小説 川崎サイト

 

一陣の風邪


 インフルエンザが流行っているのか、吉田は頭が痛くなってきた。風邪の諸症状に合致するものが複数ある。風邪の引き始めのような感じだろうか。実際には感じではなく、具体的に来ている。喉がおかしい、濃い鼻水が出る程度なら気にしないのだが、頭が痛くなり出すと慎重になる。身体を慎重に動かさないといけないということではなく、色々な用件に対して慎重になる。あえてスピードを落としているのだ。体は鈍ってはいないが気の問題だ。無理をすると長引くし、寝込まないといけない。それを考えると慎重な行動を取りたくなる。これは安静にするのではなく、普段通りでもいいが、ペースをやや落とすことだ。これは心がけていないとできない。不思議と吉田は風邪っぽくなり、頭に来だしたときは苛つきが激しくなり、テンポが逆に早くなる。意に反してせっかちな人間になってしまう。そのため色々な用事や用件も、さっと決めてしまうため、あとで後悔することになる。

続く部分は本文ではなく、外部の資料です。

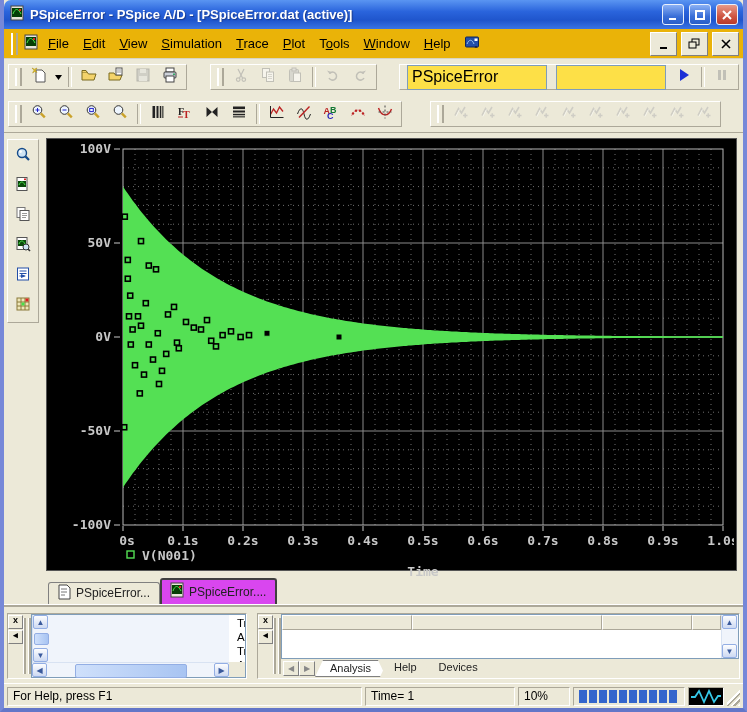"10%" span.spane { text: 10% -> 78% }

 だから、そういうときは静かにしている方がいい。つまり、物事の選択はこの時期、控える。そして内に籠もり、地味なことをして過ごすのが好ましい。
 しかし、いくら慎重な判断や熟考に熟考を重ねても決まらない事柄がある。ということはどんな決定を下しても、同じようなものかもしれない。そういう用件が二三ある。
 そんなとき、この風邪のときのイラッとした頭で、さっと片付けた方がよかったりする。

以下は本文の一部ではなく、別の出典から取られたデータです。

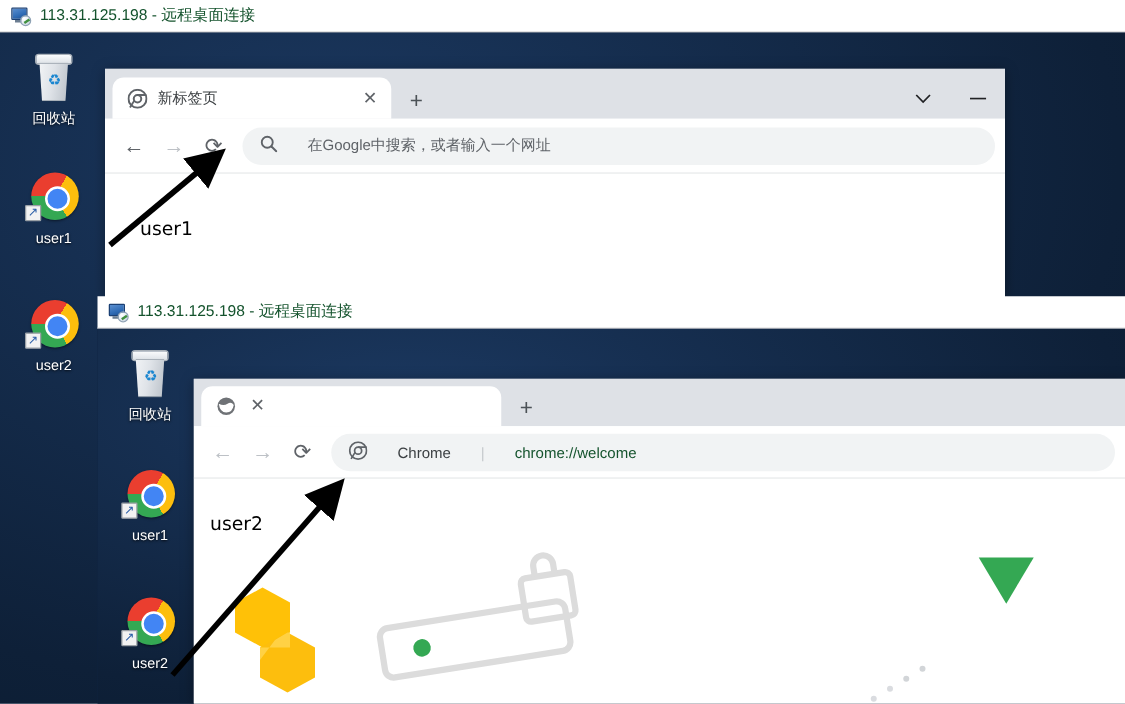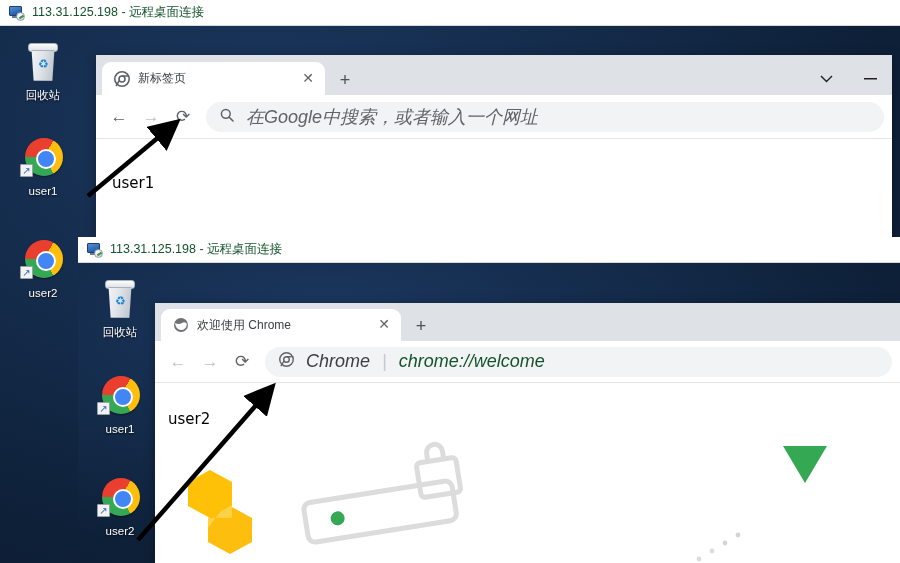"新标签页" div.chrome-win { left: 96px -> 84px; width: 796px -> 720px }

 そういう過去の例がないかどうか、吉田は思い出してみた。若い頃、頭がふらっとするほど風邪で熱が出ているとき、下した決定がある。このとき、腹も下したが、今考えるとそれは「どうかしていた」としか思えないほど、とんでもない決定だった。これは深夜の思い付きに近い。深夜の一人会議ほど、とんでもないことを思い付き、それで盛りあがることがある。当然一人で。
 そして翌朝、深夜会議の決定事項を思い出すと、そのとんでもなさに驚く。風邪で熱があるときと同じだ。
 しかし、そのとんでもないアイデアは、朝の夜露と消えるのだが、もしやっていれば、今とは違った自分になっていたかもしれない。これは冷静さに欠く判断だが、冷静ではできない判断もある。つまり冷静なときはいつもの自分の内、内地での決定になる。その内地から出ることは殆どない。それでは自分の殻の中での話になる。その方が安全なのだが、一皮むけた人間になれない。それを剥く、あるいは破るには、深夜会議の乗りが必要なのだ。
 後先考えないでの決定。これは冒険だ。保証も命綱のような安全装置が効かないところに行くためだ。
 これは惹き付けられるだけの磁力があるのだろう。理屈ではなく、情念的に。普段ならしっかりと押さえ込んでしまえるのだが、風邪で頭がイラッとしているとき、その押さえが緩む。これはチャンスかもしれない。
 吉田はそう思いながら、未決定なまま放置している用件を片付けてやろうと、家路を急いだ。風邪の引き始めなので、そこは慎重になり、家でゆっくり過ごすためだが、腹の中では決めごとを片付けるためだ。
 しかし蒲団を敷き、少し仮眠すると、頭の痛さは治っていた。悪寒もしなくなった。
「逃がしたか」
 吉田はいつもの臆病で保守的な頭に戻っていた。